Significant Drop in the Test Execution on BlazeMeter on August 13, 2020 - High Node CPU Usage in Multiple Identity Nodes


Article ID: 197469


Updated On:




I have seen a reduce in no. of test execution and also not able to login for 30 min from 7.15 PM – 7.45 PM IST, we had seen a similar issue this morning as well.
Now the test executions are back normal.
Can you please let me know what is the issue?



Incident details with time: 

  1. 08/13/2020 10:26PM PDT to 10:56PM PDT => 5 incidents were triggered for high node CPU usage in multiple Identity nodes: sev-1
  2. 08/13/2020 10:42PM PDT => 1 incident triggered for drop in API TPS: sev-1

Problem symptoms:

  1. Observed “OperationalError: (psycopg2.OperationalError) ERROR: no such user: xxxxxxxx” exception in Identity service
  2. Observed “health-check” failures in Identity service due to the above 1) error
  3. Observed Identity POD CPU spikes and random restarts, and dependent services including API were failing to connect to Identity and this caused disruption in API traffic inflow.
  4. Observed drops in TPS for API

How we came to know about the problem:

  1. Runscope monitoring system detected identity service POD restarts and triggered a sev-2 slack notification
  2. Runscope monitoring system detected identity service POD high CPU usage (> 70%) and triggered a sev-2 slack notification
  3. Runscope monitoring system detected identity service POD high CPU usage (> 90%) and triggered a sev-1 PagerDuty alerts (Please refer item #1 from above Incidents section for details)
  4. Runscope monitoring system detected a sev-1 breach for API traffic drop and triggered a sev-1 (Please refer item #2 from above Incidents section for details)
  5. Within a few secs after the initial sev-2 was triggered, we observed an “no such user” exception in the Identity service

Root cause of the problem

  1. The Identity POD restarting due to “health-check” failures and subsequent CPU spike alerts with the error “no such user: xxxxxx” in the identity logs while connecting to the identity DB pointed us to the DB layer for further investigation
  2. We further triaged the DB layer and found initially that the “pgbouncer” hosts were 100% on disk – We added additional disk space and quickly restarted all “pgbouncer” hosts
  3. However, the identity service POD restarts, CPU spikes, and other mentioned error conditions still continued to occur, and the issue was still with pgbouncer which was unable to connect to Postgres DB and provide pooled connections to identity service 
  4. This forced us to further investigate the pgbouncer servers and found that pgbouncer PROD auth-config was either wiped out or renamed by “rpmsave”. Which we quickly fixed by recreating/renaming the auth-config on those impacted servers.

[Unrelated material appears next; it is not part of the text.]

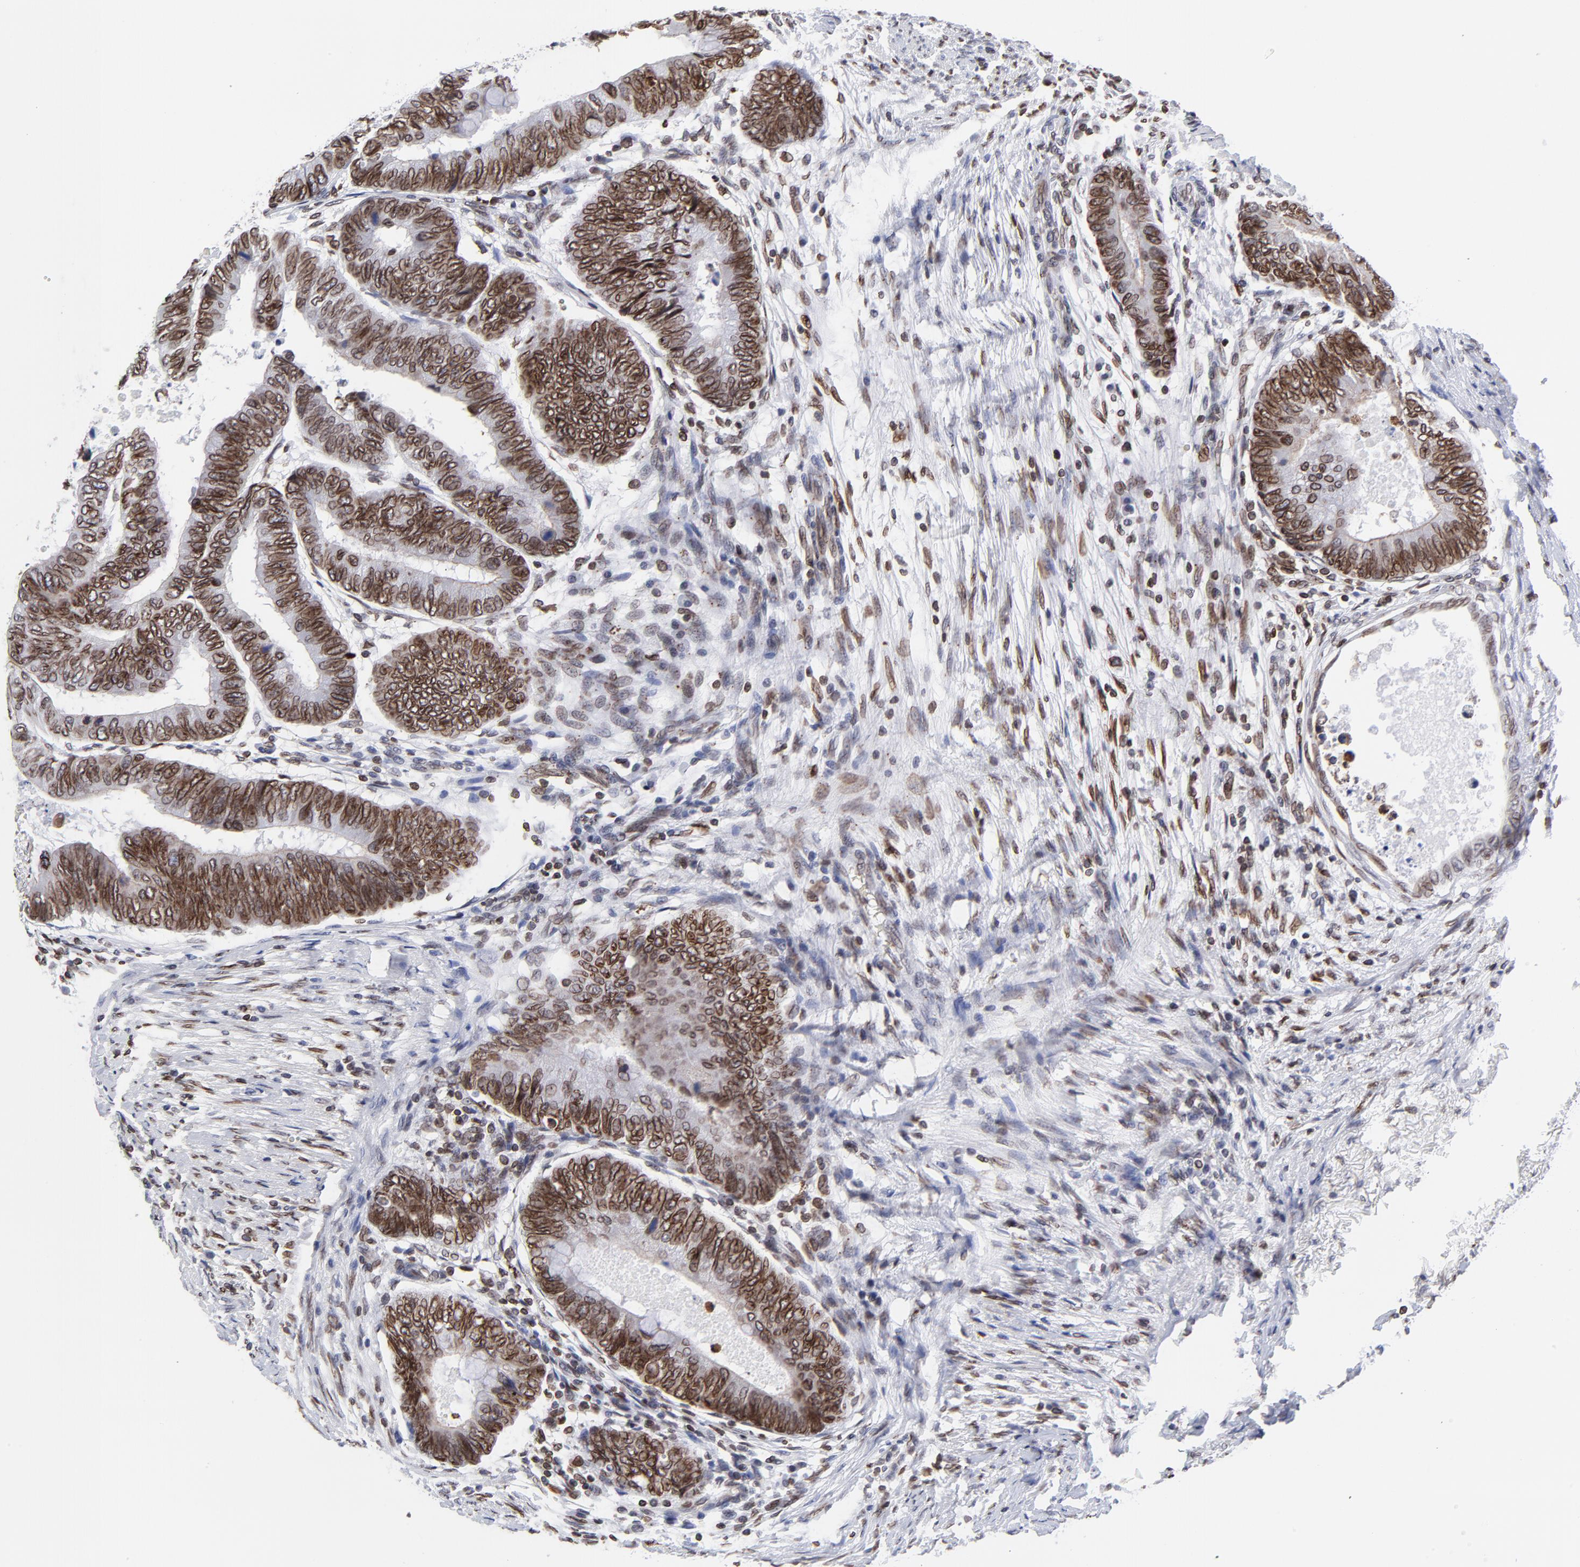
{"staining": {"intensity": "strong", "quantity": ">75%", "location": "cytoplasmic/membranous,nuclear"}, "tissue": "colorectal cancer", "cell_type": "Tumor cells", "image_type": "cancer", "snomed": [{"axis": "morphology", "description": "Normal tissue, NOS"}, {"axis": "morphology", "description": "Adenocarcinoma, NOS"}, {"axis": "topography", "description": "Rectum"}, {"axis": "topography", "description": "Peripheral nerve tissue"}], "caption": "Colorectal cancer stained with a brown dye displays strong cytoplasmic/membranous and nuclear positive expression in about >75% of tumor cells.", "gene": "THAP7", "patient": {"sex": "male", "age": 92}}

But we observed this issue recurring randomly on few of those impacted hosts. So, to avoid further widespread impact to the system, we removed those impacted pgbouncer hosts from the identity pool of pgbouncer servers list – and this brought the API traffic back to normal though the identity servers were still overloaded.
  5. This forced us to continue triaging the pgbouncer servers and found that the yum package manager auto-updated pgbouncer package and in that upgrade process it had overwritten/renamed its PROD auth config with default config template and this caused the pgbouncer unable to lookup the PROD DB user reliably from the PROD configs, hence the error and other side effects
  6. So, to fix this pgbouncer issue and bring the identity back to normal, we manually updated pgbouncer package in all the impacted hosts and restored the pgbouncer with clean PROD auth-config and this brought the identity service back to healthy state and also the other reported side effect errors were stopped 



Release : SAAS




What we are doing to avoid recurrences in the future:

  1. We added pgbouncer hosts into monitoring for disk and other regular system metrics monitoring 
  2. We disabled yum “auto-upgrade” for pgbouncer to avoid auto updates.